Une nouvelle école de la pensée

« Les gens choisissent de travailler dans l’industrie du sexe par manque d’éducation et d’opportunités. Nous pouvons changer cela en donnant les bonnes armes à nos villages afin que leurs habitants ne migrent pas et gagnent leur vie de manière autonome. » Khun Mechai vint rapidement à la conclusion que la croissance de la population était une entrave au développement rural. Il établit dès 1973 un organisme communautaire afin de réduire la pauvreté par la planification familiale, les programmes environnementaux et l’éducation. Sitôt après son mariage, il s’investit dans la fondation PDA qu’il créa avec des emprunts personnels. Plus de 25.000 villageois et 3.000 membres dans 43 communes sont aujourd’hui impliqués.

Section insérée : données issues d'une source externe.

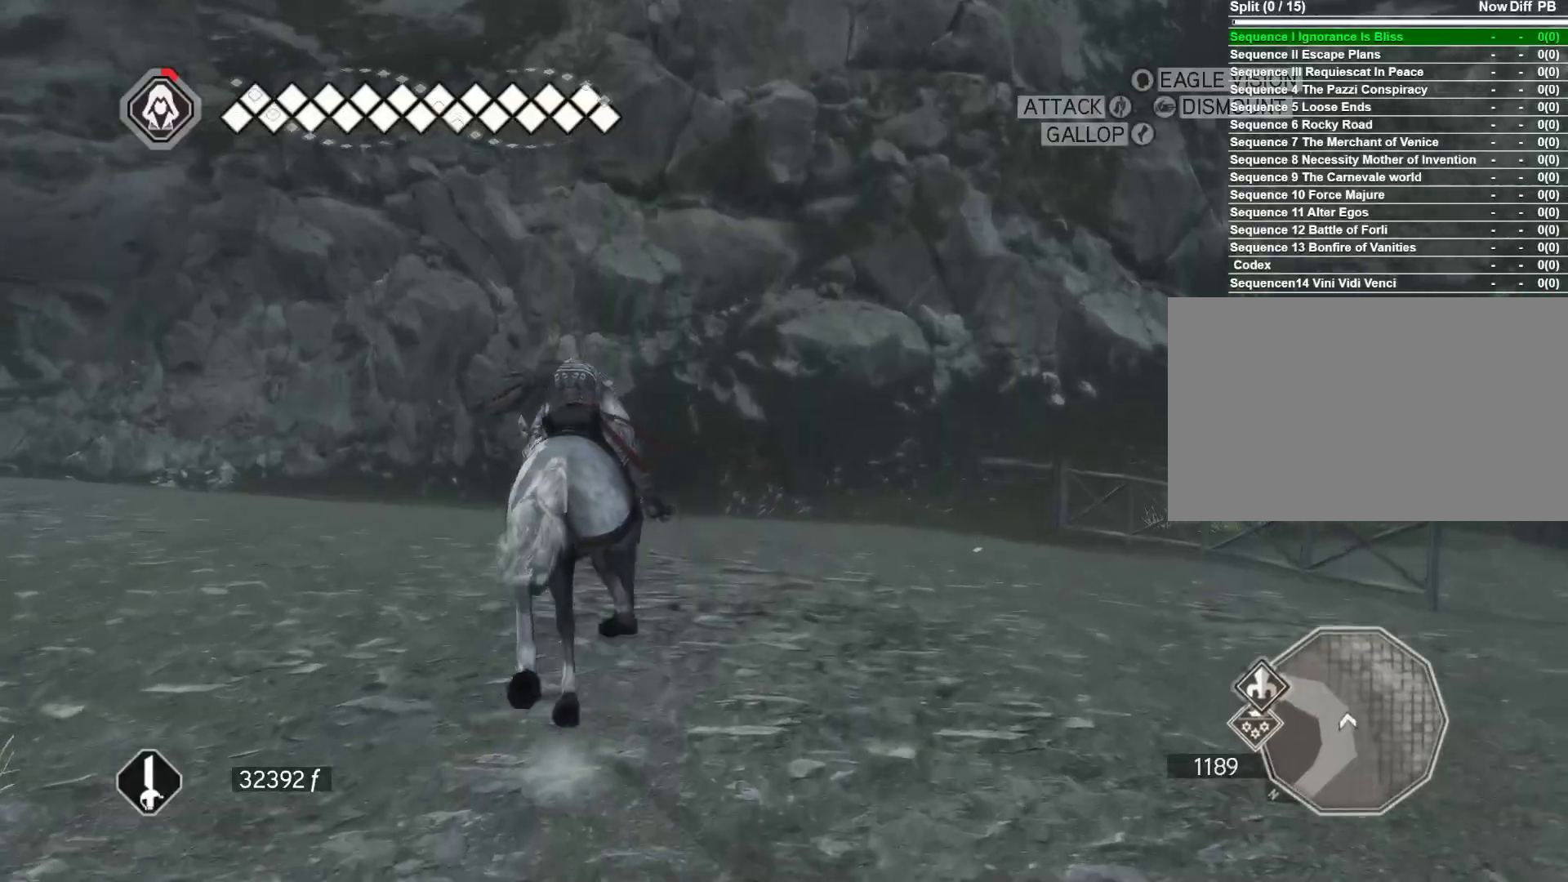
{"keys": ["a", "space", "w"], "mouse": ["right"], "events": []}
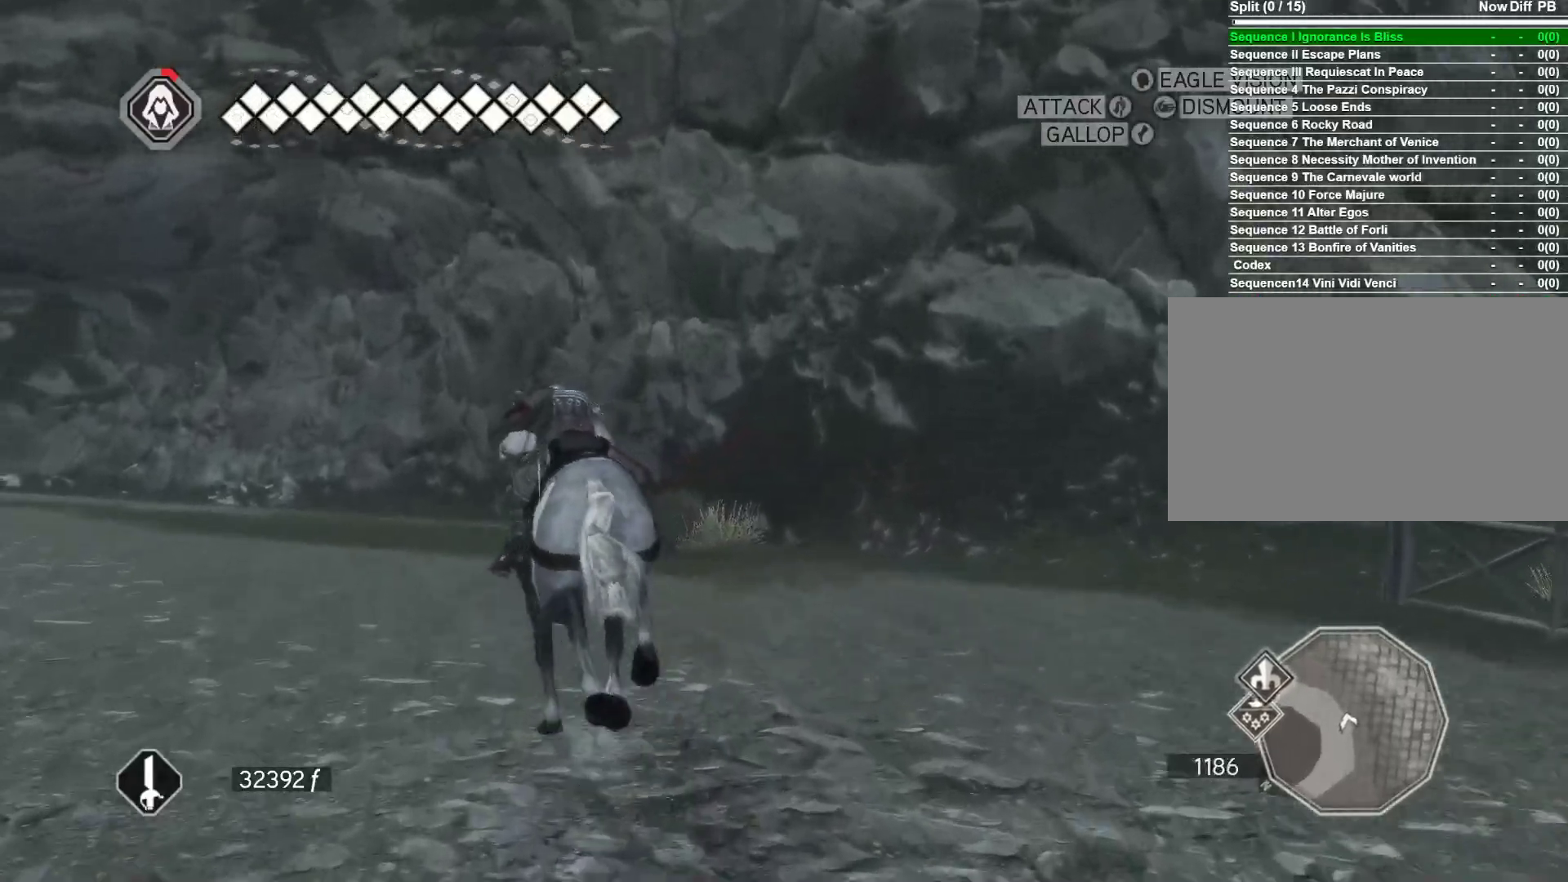
{"keys": ["a", "space", "w"], "mouse": ["right"], "events": []}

Dès les années 90, la surindustrialisation en Thaïlande provoqua migrations et appauvrissement de l’environnement rural. De nouvelles aides fiscales et logistiques furent alors mises en place, incitant les entreprises à s’implanter à l’extérieur de Bangkok afin de favoriser la main d’œuvre locale. « Nos premières écoles privées et surtout gratuites, Lamplaimat Pattana et Bamboo School à Buriram, ont une dizaine d’années et suivent le cursus national classique du collège au lycée. Chaque élève doit faire 400 heures de travaux d’intérêt général et s’investir afin de bénéficier des bienfaits de cette institution. Ils développent ainsi leur environnement, sont sensibilisés à la reforestation, formés à l’agriculture et aux dernières technologies afin de gérer de manière responsable leur école, sans avoir besoin d’attendre les budgets du gouvernement », explique Khun Mechai. L’intégration des personnes à mobilité réduite est encouragée et une collaboration étroite avec d’autres établissements pour élèves handicapés s’est engagée. «Nous obligeons tous nos étudiants à se déplacer et à travailler en chaise roulante une fois par semaine afin de les sensibiliser. De même, nous avons instauré un dimanche soir sans repas afin qu’ils connaissent la privation et deviennent plus critiques face à certaines réalités sociales », continue-t-il. Un système d’éducation à présent appliqué à certaines écoles publiques.